I am not saying every penny is spent effectively. At HEPI, we have called repeatedly for universities to tell their students more about where their fees go. But we do have better teaching and learning facilities, better-paid academics and better support services than we did.

Students are more demanding, now that they pay their own way. Some people think this is a bad thing and I accept it is wholly good. But why shouldn’t students get some of the benefits that consumers get, including protection when they don’t receive what they were promised? That did happen much before tuition fees became such an important part of funding.

More social mobility

I also think fees can mean more social mobility. From 2010 to 2013, I was special adviser to the Minister for Universities and Science. I am proud to have worked on the tripling of fees to £9,000 in part because it has delivered well-funded universities but mainly because it allowed us to do something much more significant: remove student number controls.

So the second key point I want to make is that the best way to ensure under-represented groups can enter higher education is to have more places. Without expansion, entry is a zero-sum game that the middle-classes will always win by moving to a better secondary school area or buying extra tutoring or sending their children off on the sort of gap years that interest universities.

Rationing places means fewer first-in-family students, fewer white working-class male students, fewer students from care backgrounds, fewer students from struggling coastal towns and fewer students from other under-represented groups. We do not ration education before the age of 18 and we should not ration it afterwards either – but without a material level of fees, rationing seems inevitable at least until the electorate start clamouring for more of their taxes to be spent on higher education.

Free education is not just bad for home students; it is arguably bad for international students too. Until the early 1980s, taxpayers covered much of the costs for international students. When the Thatcher Government changed this, Neil Kinnock told the House of Commons international students would be ‘repelled by higher fees’.
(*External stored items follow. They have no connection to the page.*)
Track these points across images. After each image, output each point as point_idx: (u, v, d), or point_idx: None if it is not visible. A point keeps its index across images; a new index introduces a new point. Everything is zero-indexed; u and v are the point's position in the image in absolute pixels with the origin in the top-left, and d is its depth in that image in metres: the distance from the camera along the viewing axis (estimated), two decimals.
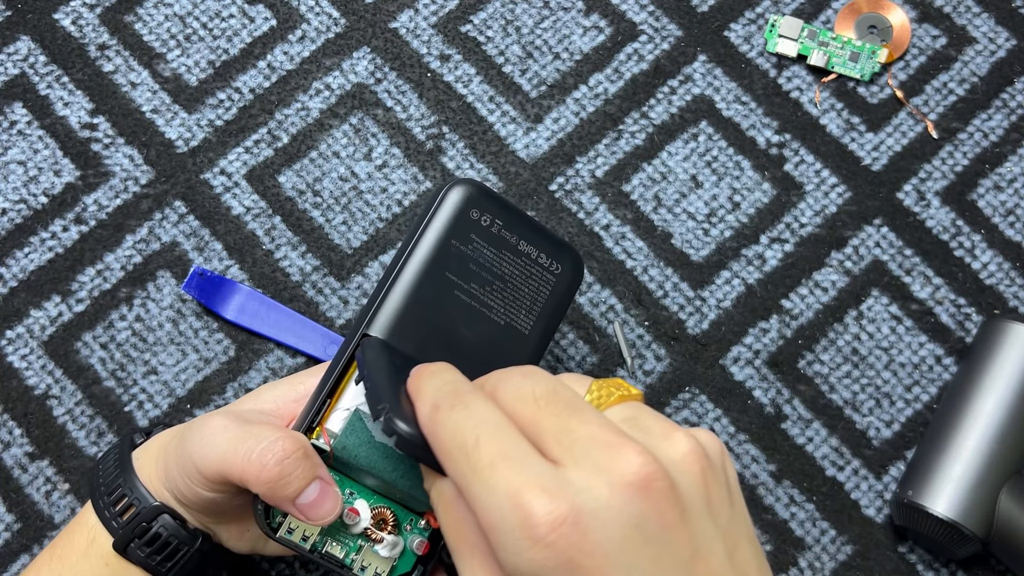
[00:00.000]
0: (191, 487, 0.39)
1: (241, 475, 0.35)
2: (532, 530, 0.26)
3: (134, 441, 0.44)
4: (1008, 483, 0.46)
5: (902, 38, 0.57)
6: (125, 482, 0.41)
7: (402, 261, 0.39)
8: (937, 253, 0.54)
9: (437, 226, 0.40)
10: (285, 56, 0.57)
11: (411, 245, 0.39)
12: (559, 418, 0.29)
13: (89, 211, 0.55)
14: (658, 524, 0.27)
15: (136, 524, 0.40)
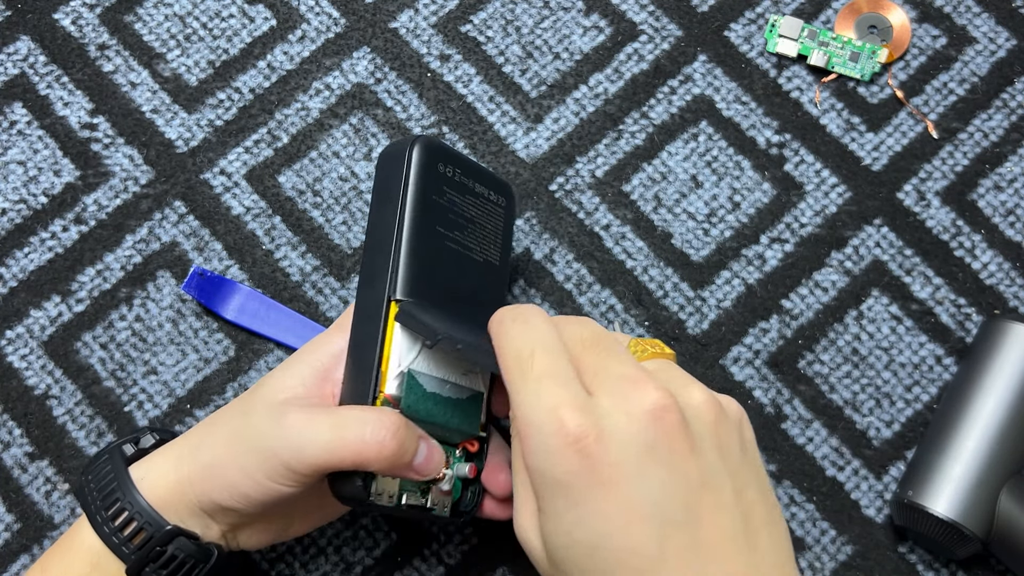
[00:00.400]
0: (265, 489, 0.38)
1: (358, 458, 0.37)
2: (564, 437, 0.31)
3: (125, 453, 0.42)
4: (1008, 483, 0.46)
5: (902, 38, 0.57)
6: (129, 502, 0.40)
7: (399, 222, 0.41)
8: (937, 253, 0.54)
9: (419, 185, 0.42)
10: (285, 56, 0.58)
11: (401, 207, 0.41)
12: (599, 357, 0.34)
13: (89, 211, 0.55)
14: (668, 449, 0.31)
15: (150, 548, 0.39)
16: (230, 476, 0.39)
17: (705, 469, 0.32)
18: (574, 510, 0.31)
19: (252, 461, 0.38)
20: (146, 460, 0.42)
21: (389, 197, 0.42)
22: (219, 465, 0.39)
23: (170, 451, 0.42)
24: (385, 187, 0.42)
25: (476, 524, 0.50)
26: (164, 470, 0.41)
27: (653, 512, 0.31)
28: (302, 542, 0.50)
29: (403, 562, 0.49)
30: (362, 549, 0.50)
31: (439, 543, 0.50)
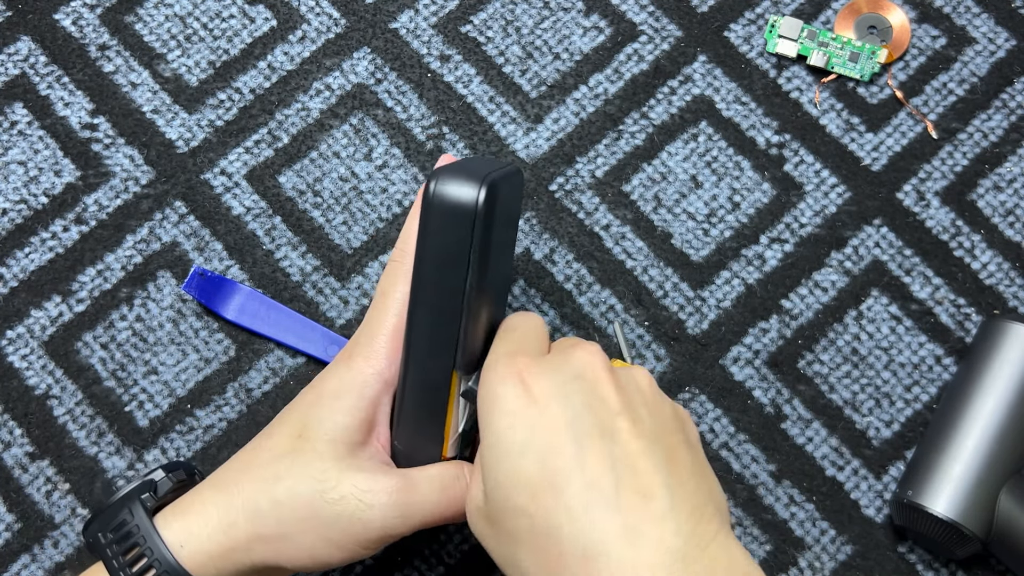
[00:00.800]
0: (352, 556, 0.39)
1: (460, 513, 0.40)
2: (510, 368, 0.36)
3: (147, 507, 0.40)
4: (1008, 483, 0.46)
5: (902, 38, 0.57)
6: (163, 567, 0.38)
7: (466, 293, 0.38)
8: (937, 253, 0.54)
9: (484, 245, 0.38)
10: (285, 56, 0.58)
11: (468, 274, 0.38)
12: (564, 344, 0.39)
13: (89, 211, 0.55)
14: (593, 381, 0.35)
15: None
16: (309, 547, 0.38)
17: (627, 403, 0.35)
18: (508, 419, 0.35)
19: (343, 536, 0.38)
20: (179, 518, 0.40)
21: (452, 260, 0.37)
22: (294, 536, 0.38)
23: (213, 511, 0.39)
24: (444, 244, 0.37)
25: None
26: (207, 534, 0.39)
27: (574, 424, 0.34)
28: None
29: (403, 562, 0.50)
30: None
31: (439, 543, 0.50)
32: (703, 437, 0.51)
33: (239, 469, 0.40)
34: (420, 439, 0.40)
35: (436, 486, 0.40)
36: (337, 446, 0.39)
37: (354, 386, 0.41)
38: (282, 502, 0.38)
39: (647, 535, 0.32)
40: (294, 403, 0.43)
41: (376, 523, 0.38)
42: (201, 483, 0.41)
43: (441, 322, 0.38)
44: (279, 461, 0.40)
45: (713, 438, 0.51)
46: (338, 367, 0.42)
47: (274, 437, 0.41)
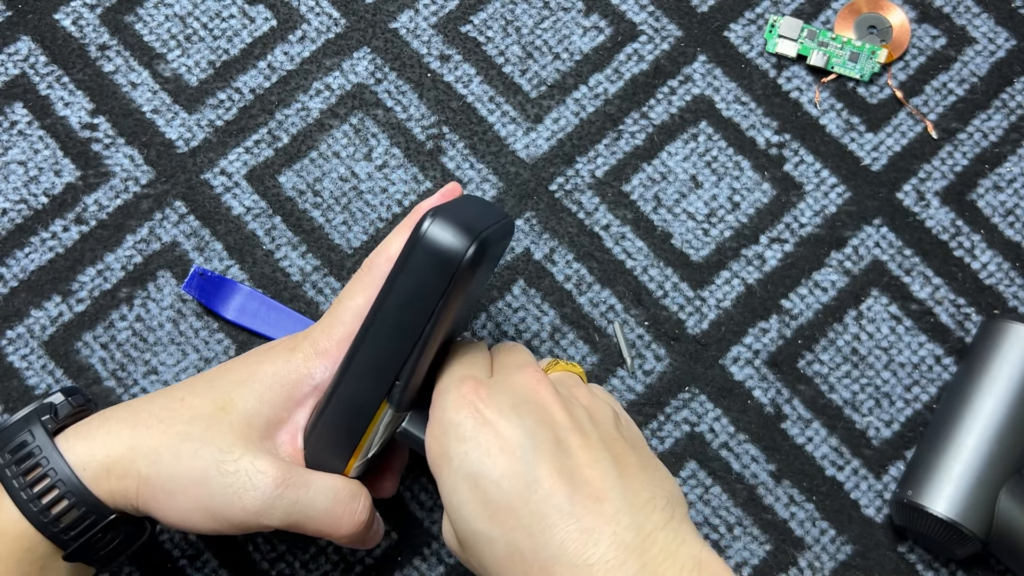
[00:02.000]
0: (225, 530, 0.40)
1: (338, 531, 0.41)
2: (459, 392, 0.38)
3: (48, 429, 0.40)
4: (1008, 483, 0.46)
5: (902, 38, 0.57)
6: (68, 487, 0.38)
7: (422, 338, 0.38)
8: (937, 253, 0.54)
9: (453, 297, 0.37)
10: (285, 56, 0.58)
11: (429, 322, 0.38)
12: (506, 357, 0.41)
13: (89, 211, 0.55)
14: (540, 403, 0.37)
15: (92, 535, 0.39)
16: (184, 509, 0.39)
17: (575, 420, 0.37)
18: (460, 447, 0.36)
19: (220, 509, 0.39)
20: (82, 441, 0.40)
21: (420, 302, 0.37)
22: (176, 495, 0.39)
23: (118, 443, 0.40)
24: (418, 284, 0.37)
25: None
26: (110, 463, 0.39)
27: (525, 444, 0.36)
28: (302, 542, 0.50)
29: (403, 562, 0.50)
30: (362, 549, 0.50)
31: (439, 543, 0.50)
32: (703, 437, 0.51)
33: (155, 414, 0.41)
34: (328, 452, 0.41)
35: (329, 496, 0.41)
36: (252, 429, 0.41)
37: (287, 382, 0.42)
38: (182, 460, 0.40)
39: (601, 533, 0.34)
40: (223, 370, 0.43)
41: (253, 505, 0.39)
42: (109, 412, 0.41)
43: (388, 353, 0.38)
44: (195, 422, 0.41)
45: (713, 438, 0.51)
46: (278, 354, 0.43)
47: (197, 396, 0.42)
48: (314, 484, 0.41)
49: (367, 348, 0.39)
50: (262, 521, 0.40)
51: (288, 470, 0.40)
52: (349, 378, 0.39)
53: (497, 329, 0.53)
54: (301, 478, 0.40)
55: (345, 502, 0.41)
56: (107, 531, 0.40)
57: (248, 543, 0.50)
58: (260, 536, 0.50)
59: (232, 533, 0.41)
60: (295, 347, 0.43)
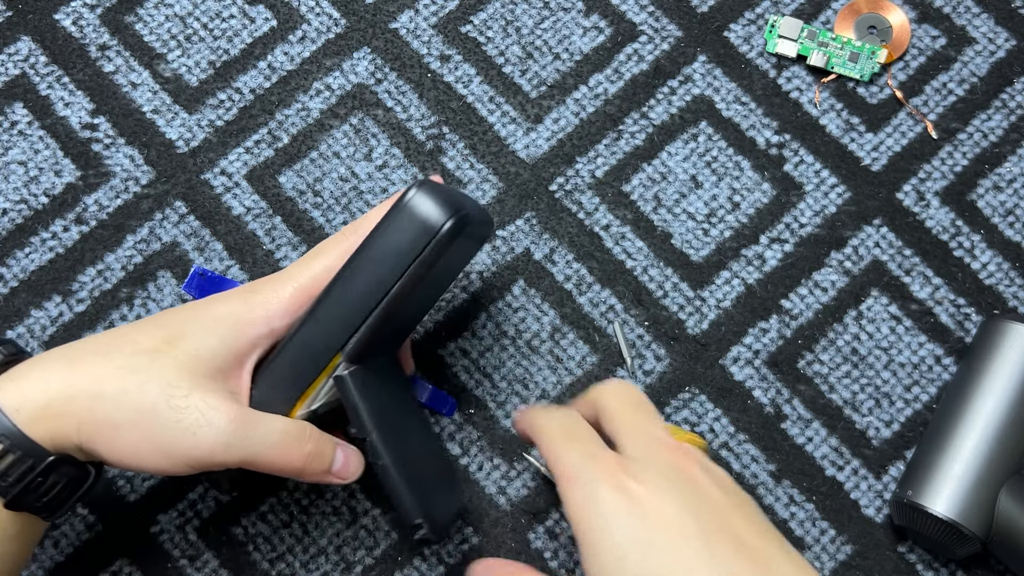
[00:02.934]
0: (174, 469, 0.39)
1: (290, 466, 0.41)
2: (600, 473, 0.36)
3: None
4: (1008, 483, 0.46)
5: (902, 38, 0.57)
6: (3, 432, 0.37)
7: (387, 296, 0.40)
8: (937, 253, 0.54)
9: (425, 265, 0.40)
10: (285, 56, 0.58)
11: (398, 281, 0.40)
12: (642, 419, 0.40)
13: (90, 211, 0.55)
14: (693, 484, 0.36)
15: (31, 480, 0.38)
16: (134, 444, 0.38)
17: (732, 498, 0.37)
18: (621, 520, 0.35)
19: (172, 445, 0.38)
20: (13, 382, 0.39)
21: (394, 261, 0.40)
22: (125, 430, 0.38)
23: (55, 380, 0.39)
24: (395, 244, 0.40)
25: (476, 523, 0.50)
26: (45, 401, 0.38)
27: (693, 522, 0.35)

In fact, we can date our success in attracting people from other countries to study here from that moment. When universities started charging international students the full economic costs of their education (and more), their numbers started rising fast. Without this extra source of funding, our higher education sector would be much poorer and much less good than it is.

The rest of the world

The motion of our debate is not, of course, just about England or just about the UK; it is about the whole world. Some countries have no fees for either home or international students. You can run a decent higher education with no fees – no question. Scotland does it here in the UK. Germany does it too. But you tend to find an absence of fees is matched by restrictions on places and less spending on each student’s education.

Let’s go further afield. I want to end by looking at Chile. Until fairly recently, they had the highest tuition fees in the world, relative to local wealth. Then, they elected a President committed to abolishing fees. Unfortunately, she couldn’t find the money to meet her promises in full, but a start was made by abolishing fees for those from poorer households. Three things happened.

  1. First, the Government did not provide enough money to pay for a full university education so universities were left underfunded.
  2. Secondly, the number of places the Government was willing to fund was capped, limiting the growth of higher education.
  3. Thirdly, those institutions which were able to ran as far away from Government as they could as they wanted to protect their autonomy by avoiding being part of the scheme.

Conclusion

  • I have given you a couple of anecdotes; I have tried to provide some of the trade-offs that policymakers in Whitehall have wrestled with under governments of different colours; and I have looked at other places – Scotland, Germany and Chile – to show why there is only one way you should vote in this debate.